The skill comes in being able to assess where the root cause
of the problem is.
Before you go charging off into the great mystery, let me
add this. It can be as easy to go the other way and start looking for
deep emotional and core issues as the root cause of a purely physical
problem.
'I just twisted my knee Mate!'
Now the second part of my answer is purely physical.
There are lots of different ways of creating sciatica.
It's a pain, which means there have to be nerves involved.
The pain generally is in the lower back and travels down one leg or the
other, sometimes both.
Have a look at, [in books and with your hands] the lumbar
plexus, the sacral plexus. How are the nerves on both sides of the
spinal column as they leave the vertebral foramina?
Scan the nerves up as far as the thoraco-lumbar junction.
Remember tight membranes can pull vertebrae together and pinch nerves.
Consider how long the person has been getting the pain?
Getting a sense of when and how the pattern of restriction was formed.
So, look particularly at the dural tube.
How are the membranes running?
Most particularly how is the cerebro spinal fluid moving?
Find ways to help it come into a harmonious flow.
It's all about flow.
Top
***COMMENT FROM AL PELOWSKI***
- On additional physical causes of sciatica.
John,
Some of the rootlets of the sciatic nerve pass through the psoas muscle
- a noted emotional contractor- - slightly bent over posture, unable to
fully extend hips without pain, affected leg externally rotated.
Another sciatica tip: usually on right side, I-C Valve, Caecum.

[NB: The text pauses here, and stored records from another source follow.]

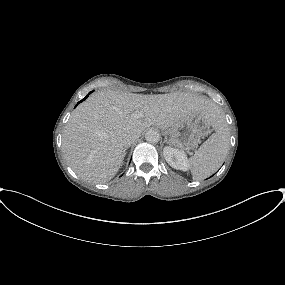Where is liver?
<instances>
[{"label":"liver","mask_w":285,"mask_h":285,"mask_svg":"<svg viewBox=\"0 0 285 285\" xmlns=\"http://www.w3.org/2000/svg\"><path fill=\"white\" fill-rule=\"evenodd\" d=\"M218 107L202 96L177 92L143 95L105 90L91 95L72 113L62 136L66 161L82 179L111 180L123 161L125 134L141 133L151 125L176 126L195 112L213 123ZM135 112L142 116L135 117Z\"/></svg>","instance_id":"liver-1"}]
</instances>
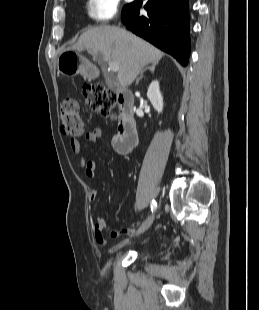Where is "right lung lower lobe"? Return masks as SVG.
Here are the masks:
<instances>
[{"label":"right lung lower lobe","instance_id":"right-lung-lower-lobe-1","mask_svg":"<svg viewBox=\"0 0 259 310\" xmlns=\"http://www.w3.org/2000/svg\"><path fill=\"white\" fill-rule=\"evenodd\" d=\"M136 0L122 11L121 20L136 35L187 66L190 56L188 0H148L147 16H139Z\"/></svg>","mask_w":259,"mask_h":310}]
</instances>
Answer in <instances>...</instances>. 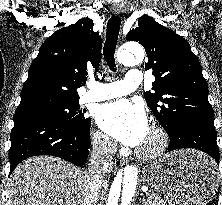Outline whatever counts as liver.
Masks as SVG:
<instances>
[{
  "instance_id": "1",
  "label": "liver",
  "mask_w": 222,
  "mask_h": 205,
  "mask_svg": "<svg viewBox=\"0 0 222 205\" xmlns=\"http://www.w3.org/2000/svg\"><path fill=\"white\" fill-rule=\"evenodd\" d=\"M88 172L53 156L20 163L8 181L7 205H81Z\"/></svg>"
}]
</instances>
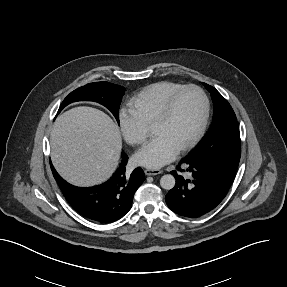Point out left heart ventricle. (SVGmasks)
Masks as SVG:
<instances>
[{"instance_id": "b2bd125f", "label": "left heart ventricle", "mask_w": 287, "mask_h": 287, "mask_svg": "<svg viewBox=\"0 0 287 287\" xmlns=\"http://www.w3.org/2000/svg\"><path fill=\"white\" fill-rule=\"evenodd\" d=\"M201 117L200 95L193 90L185 91L175 100L169 118L153 128V134L164 137L179 150L193 135Z\"/></svg>"}]
</instances>
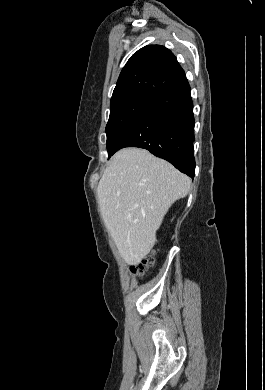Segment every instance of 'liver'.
I'll return each mask as SVG.
<instances>
[{"label": "liver", "instance_id": "liver-1", "mask_svg": "<svg viewBox=\"0 0 265 390\" xmlns=\"http://www.w3.org/2000/svg\"><path fill=\"white\" fill-rule=\"evenodd\" d=\"M191 179L140 148L118 151L99 181L106 228L128 265H137L156 242L165 214L190 190Z\"/></svg>", "mask_w": 265, "mask_h": 390}]
</instances>
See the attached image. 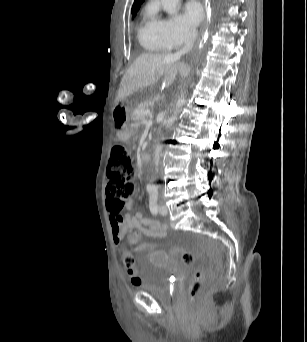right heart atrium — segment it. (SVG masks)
<instances>
[{
	"label": "right heart atrium",
	"instance_id": "1",
	"mask_svg": "<svg viewBox=\"0 0 307 342\" xmlns=\"http://www.w3.org/2000/svg\"><path fill=\"white\" fill-rule=\"evenodd\" d=\"M188 34L187 29L178 19H156L153 36L162 40L169 47H178L182 38Z\"/></svg>",
	"mask_w": 307,
	"mask_h": 342
}]
</instances>
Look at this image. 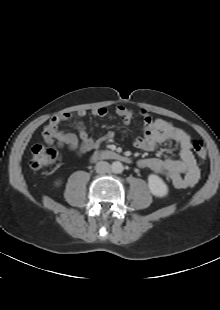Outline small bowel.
<instances>
[{
	"instance_id": "c3829d8e",
	"label": "small bowel",
	"mask_w": 220,
	"mask_h": 310,
	"mask_svg": "<svg viewBox=\"0 0 220 310\" xmlns=\"http://www.w3.org/2000/svg\"><path fill=\"white\" fill-rule=\"evenodd\" d=\"M86 111L79 110L75 113L65 112L55 115L49 120L42 131L43 140L52 145L67 148L77 156L98 149L102 144L110 142L115 137V131L109 130L102 137H91L85 124L80 121L77 124L78 135L66 133L60 130L63 121L71 120L75 116L84 117ZM111 113L106 108H97L92 115L104 118ZM113 114L119 116L124 124H128L134 117V110L124 106H118ZM139 115L144 121V133L135 141V146L145 151H153L164 141L172 140L179 145V159L146 158L140 161L142 168H147L155 173L165 176L174 187L183 189L194 186L200 178V170L192 151L190 135L182 128L163 119H154L152 114L144 108L139 110Z\"/></svg>"
}]
</instances>
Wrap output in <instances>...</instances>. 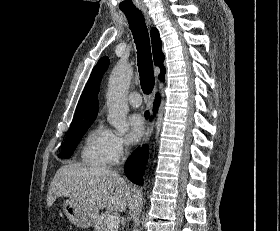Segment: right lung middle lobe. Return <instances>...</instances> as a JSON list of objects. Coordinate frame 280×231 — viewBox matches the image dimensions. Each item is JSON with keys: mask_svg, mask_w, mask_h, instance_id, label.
I'll return each instance as SVG.
<instances>
[{"mask_svg": "<svg viewBox=\"0 0 280 231\" xmlns=\"http://www.w3.org/2000/svg\"><path fill=\"white\" fill-rule=\"evenodd\" d=\"M92 123L93 121H90L77 126L70 127L69 131L67 132L66 139L63 143L62 151L58 155V157L70 158L78 143L80 142L81 138Z\"/></svg>", "mask_w": 280, "mask_h": 231, "instance_id": "obj_1", "label": "right lung middle lobe"}]
</instances>
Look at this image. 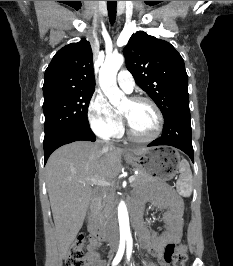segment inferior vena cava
<instances>
[{
	"mask_svg": "<svg viewBox=\"0 0 233 266\" xmlns=\"http://www.w3.org/2000/svg\"><path fill=\"white\" fill-rule=\"evenodd\" d=\"M106 144L109 145L108 143H106ZM107 228L111 232L112 236L114 238H116V236H117L116 221H115V218L113 215H111L110 218L108 219Z\"/></svg>",
	"mask_w": 233,
	"mask_h": 266,
	"instance_id": "inferior-vena-cava-1",
	"label": "inferior vena cava"
}]
</instances>
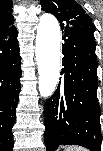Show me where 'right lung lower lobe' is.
<instances>
[{
  "instance_id": "right-lung-lower-lobe-1",
  "label": "right lung lower lobe",
  "mask_w": 103,
  "mask_h": 151,
  "mask_svg": "<svg viewBox=\"0 0 103 151\" xmlns=\"http://www.w3.org/2000/svg\"><path fill=\"white\" fill-rule=\"evenodd\" d=\"M21 57L17 30L0 34V150L13 149L12 127L19 101Z\"/></svg>"
}]
</instances>
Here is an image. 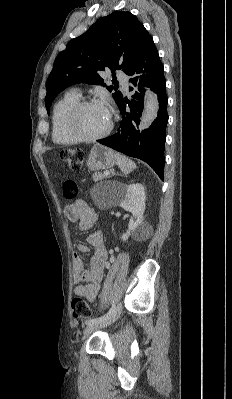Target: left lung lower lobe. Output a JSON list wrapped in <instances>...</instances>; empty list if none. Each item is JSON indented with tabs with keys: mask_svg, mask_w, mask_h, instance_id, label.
Instances as JSON below:
<instances>
[{
	"mask_svg": "<svg viewBox=\"0 0 232 399\" xmlns=\"http://www.w3.org/2000/svg\"><path fill=\"white\" fill-rule=\"evenodd\" d=\"M131 78L129 91H134L129 101L122 98L118 106L121 111L122 120L117 133L97 142L111 147L130 157L141 159L148 163L158 176L164 180V145L166 138V126L168 122L166 94V80L164 77L163 64L160 61L158 51L153 39L139 53L134 66L127 73ZM150 87L158 96V117L152 125L142 131L135 130L142 115L144 105L143 87ZM126 104L129 108L126 111Z\"/></svg>",
	"mask_w": 232,
	"mask_h": 399,
	"instance_id": "1",
	"label": "left lung lower lobe"
}]
</instances>
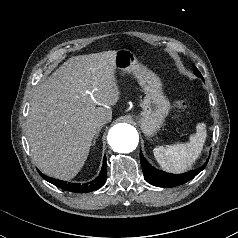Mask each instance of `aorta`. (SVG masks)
I'll use <instances>...</instances> for the list:
<instances>
[{
	"label": "aorta",
	"instance_id": "762f6f07",
	"mask_svg": "<svg viewBox=\"0 0 238 238\" xmlns=\"http://www.w3.org/2000/svg\"><path fill=\"white\" fill-rule=\"evenodd\" d=\"M139 136L136 129L126 123L113 126L108 134V143L111 148L119 153L132 152L138 145Z\"/></svg>",
	"mask_w": 238,
	"mask_h": 238
}]
</instances>
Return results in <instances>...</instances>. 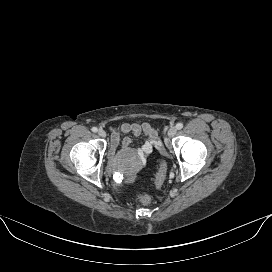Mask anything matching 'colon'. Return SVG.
Segmentation results:
<instances>
[{
	"label": "colon",
	"mask_w": 272,
	"mask_h": 272,
	"mask_svg": "<svg viewBox=\"0 0 272 272\" xmlns=\"http://www.w3.org/2000/svg\"><path fill=\"white\" fill-rule=\"evenodd\" d=\"M166 172H167V165H166L165 161H161L157 175H156V180H155L156 186L159 187L163 184L165 177H166ZM139 201L143 205H148L151 203L152 197L148 193H143L139 196Z\"/></svg>",
	"instance_id": "obj_1"
}]
</instances>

Yet other possibilities: Leg
length differences, real bony differences, or more likely due to rotations
in the leg from protecting an old sprained ankle or twisted knee -- most
commonly external rotation in the foot where there has been damage to
the ankle lateral colateral ligaments -- resulting in compression of the
S-I joint and thus irritation of the epineuria. "from the ankle joint
to the knee joint...etc" Remember the tune?
Yo. Ta for newsletter. Much
food for reflection
A
>>>MY COMMENTS:
Thanks Al. All very useful places to look for the
mechanics of the physical manifestation of sciatica.